TypeError: 'XComArg' object is not iterable

Debugging the variable data variable, I see that it is a string:

{{ task_instance.xcom_pull(task_ids='get', dag_id='xcom_taskflow_dag', key='return_value') }}
  1. Is there a reasonable way to render data so as to be able to access it as a get's output instance?

  2. Is any architectural principle being violated?

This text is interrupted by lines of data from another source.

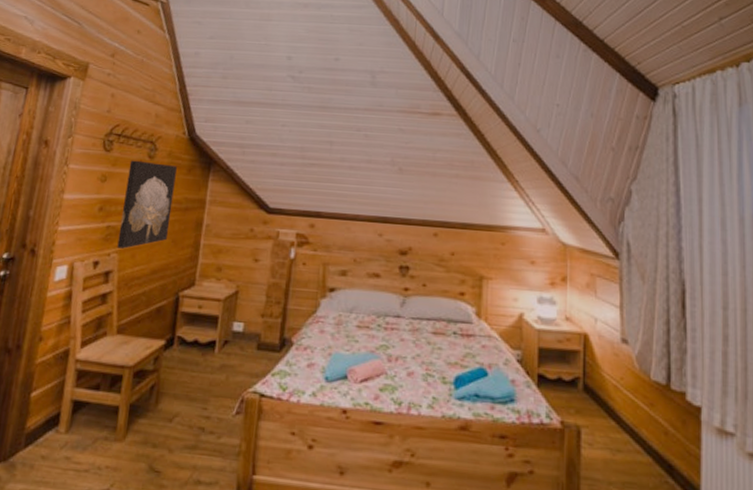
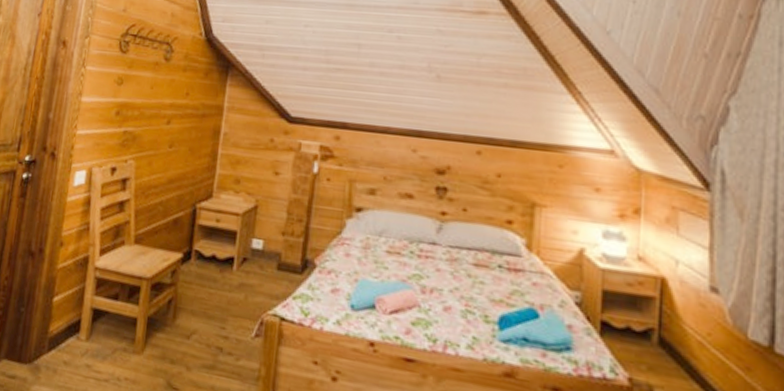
wall art: present [117,160,177,249] -> none [134,62,194,156]

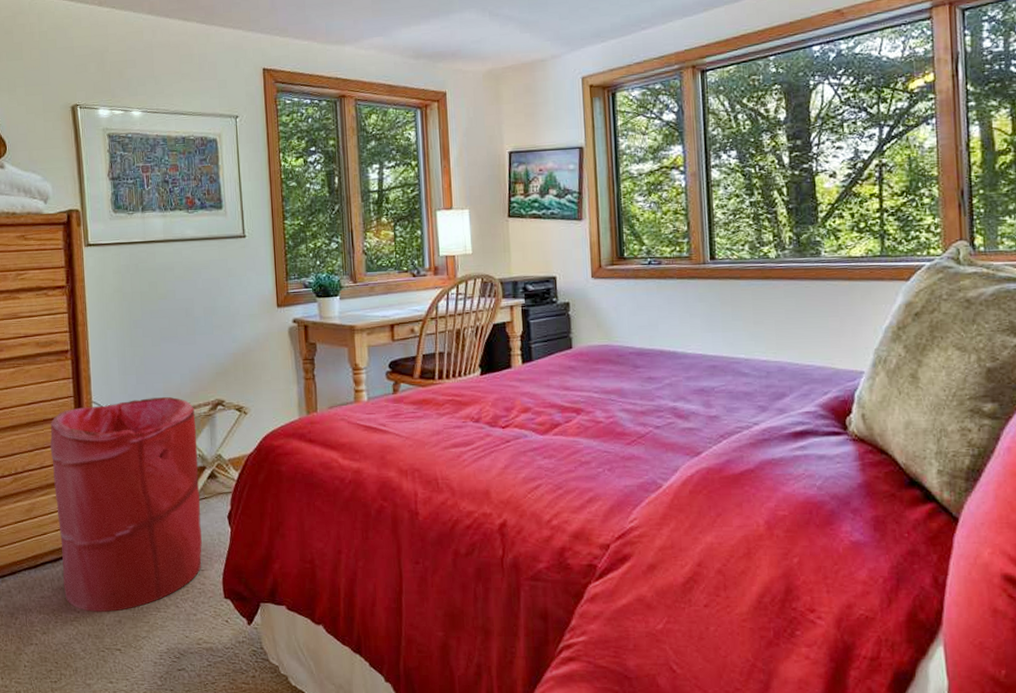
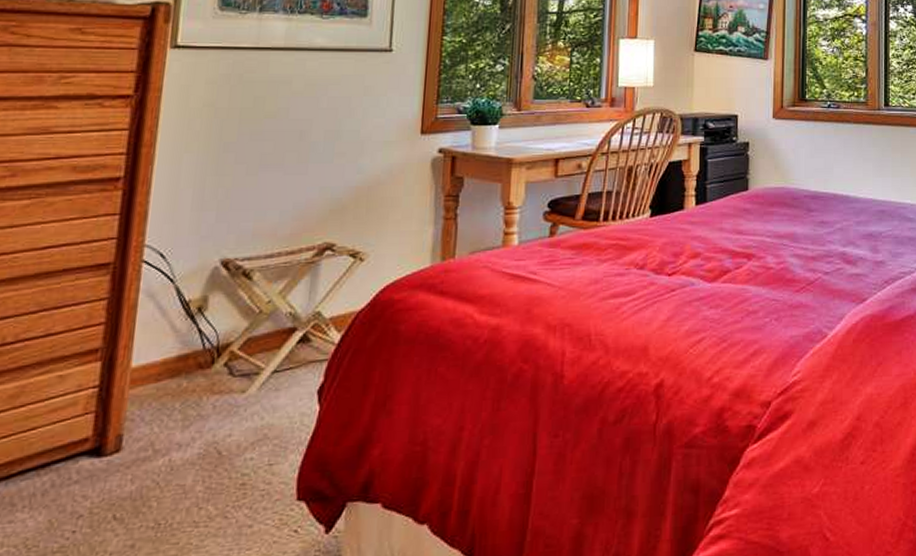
laundry hamper: present [50,396,202,612] -> none [49,238,293,536]

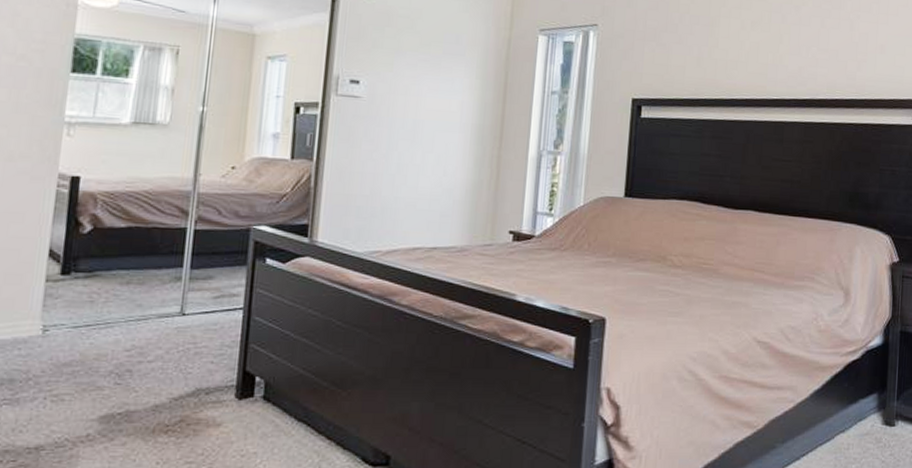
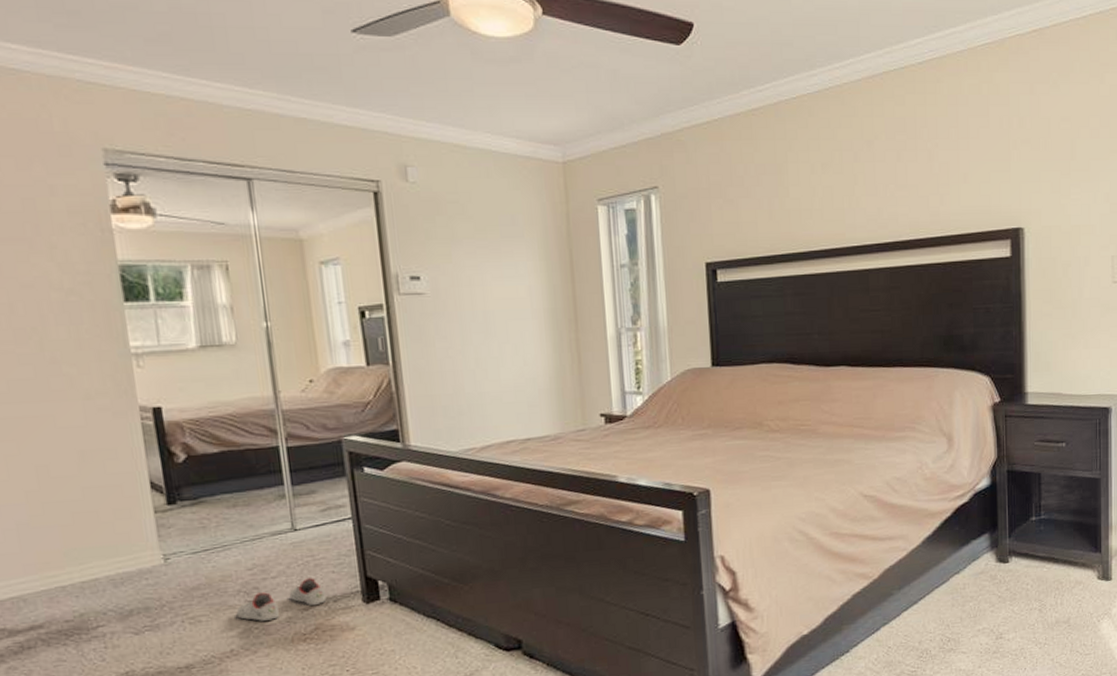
shoe: none [102,366,200,407] -> present [236,578,327,621]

  3. What would be an alternative way to achieve the final goal?

Índio
  • 539
  • 5
  • 12

1 Answers1

2

You are trying to create tasks dynamically based on the result of the task get, this result is only available at runtime. Instead, you can use the new concept Dynamic Task Mapping to create multiple task at runtime. You can do that with or without task_group, but if you want the task_group just to group these tasks, it will be useless because they are already grouped in one task on the UI:

import json
from datetime import datetime
from airflow.decorators import dag, task, task_group

default_args = {
    'start_date': datetime(2021, 1, 1)
}


@dag(dag_id='xcom_taskflow_dag', schedule_interval='@daily', default_args=default_args, catchup=False)
def taskflow():
    @task()
    def get():
        return [('a', 'A'), ('b', 'B')]

    @task_group(group_id='group')
    def group(data):
        @task(task_id=f'subtask')
        def unitask(t):
            return {"result": t[1]}

        tasks_result = unitask.expand(t=data)
        return tasks_result

    group(get())


dag = taskflow()

dag

And if you have a dict format for the data in the method get and you don't want to change them in this task, you can create an intermediate task which read the get result and return a list, then use the result of the new task as input for your group.

Hussein Awala
  • 4,285
  • 2
  • 9
  • 23